Comble de l’horreur : le meurtrier avait bénéficié à l’époque de la collecte de plusieurs millions de dollars qui lui ont permis de payer sa caution. Avant de sortir libre comme le vent, acquitté par une justice sensible aux sirènes de l’extrême-droite américaine. Le parallélisme entre les deux affaires est effrayant!
« Une cagnotte indécente et scandaleuse »
Heureusement, le tableau n’est pas aussi sombre qu’il y paraît en France. Suite à l’onde de choc provoquée par la mort brutale de ce jeune issu des quartiers, plusieurs voix dans la classe politique française se sont fort heureusement élevées contre cette cagnotte « indécente et scandaleuse », qualifiée par le Premier secrétaire du Parti socialiste, Olivier Faure, de « cagnotte de la honte ».
« Une cagnotte qui résonne comme des félicitations, un remerciement, une prime, pour avoir commis l’irréparable en ayant tué un jeune homme parce que d’origine maghrébine et issu d’un quartier ». C’est ce qu’on peut lire dans une pétition lancée mardi 4 juillet par un collectif d’associations et de citoyens, ayant déjà recueilli plus de 10 000 signatures.
« Cette cagnotte me scandalise. Je trouve cela extrêmement grave le signal qui est envoyé après qu’un policier a tiré à bout portant sur un adolescent ». Ainsi s’est indignée, lundi 3 juillet sur RTL, l’intellectuelle engagée Rokhaya Diallo. « Plus de personnes ont décidé de soutenir un meurtrier présumé plutôt qu’une mère qui vient de perdre son enfant ». Que dire de plus?

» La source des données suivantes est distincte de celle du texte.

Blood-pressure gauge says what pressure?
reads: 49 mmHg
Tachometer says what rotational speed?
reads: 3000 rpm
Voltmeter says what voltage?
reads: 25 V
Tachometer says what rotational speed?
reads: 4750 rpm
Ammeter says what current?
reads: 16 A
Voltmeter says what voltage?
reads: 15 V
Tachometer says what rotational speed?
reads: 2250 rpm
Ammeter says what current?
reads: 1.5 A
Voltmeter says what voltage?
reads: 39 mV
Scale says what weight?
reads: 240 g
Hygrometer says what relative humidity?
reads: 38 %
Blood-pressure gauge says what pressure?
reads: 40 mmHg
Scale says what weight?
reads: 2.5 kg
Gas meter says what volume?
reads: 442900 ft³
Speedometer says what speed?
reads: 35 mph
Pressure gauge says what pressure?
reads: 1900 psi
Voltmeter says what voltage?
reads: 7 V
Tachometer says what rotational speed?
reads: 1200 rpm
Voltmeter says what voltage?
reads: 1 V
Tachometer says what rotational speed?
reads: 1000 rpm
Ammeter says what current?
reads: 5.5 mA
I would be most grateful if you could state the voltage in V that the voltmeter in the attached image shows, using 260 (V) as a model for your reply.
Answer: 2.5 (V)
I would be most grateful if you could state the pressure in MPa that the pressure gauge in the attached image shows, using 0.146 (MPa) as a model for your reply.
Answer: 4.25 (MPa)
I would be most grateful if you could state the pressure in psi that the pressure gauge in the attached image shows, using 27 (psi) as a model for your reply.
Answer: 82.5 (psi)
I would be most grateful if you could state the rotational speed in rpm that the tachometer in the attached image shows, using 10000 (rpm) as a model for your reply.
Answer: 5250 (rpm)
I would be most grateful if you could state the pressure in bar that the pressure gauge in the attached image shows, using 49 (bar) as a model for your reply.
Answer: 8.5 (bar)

Enfin, interrogée lundi dernier sur cette sombre affaire, la cheffe du gouvernement, Elisabeth Borne, a botté en touche. Et ce en concédant que le fait que la cagnotte organisée par une personne proche de l’extrême droite « ne contribue pas à l’apaisement ». Mais que « ce n’est pas le gouvernement qui peut décider ou non de son existence ». Une position tout aussi ambiguë suivie par le premier flic de France, Gérald Darmanin, qui déclare qu’il « appartient à la justice de fermer ladite cagnotte ».
Des déclarations « complaisantes » de la part du gouvernement français? Disons pour être clément qu’il s’agit d’une attitude à minima.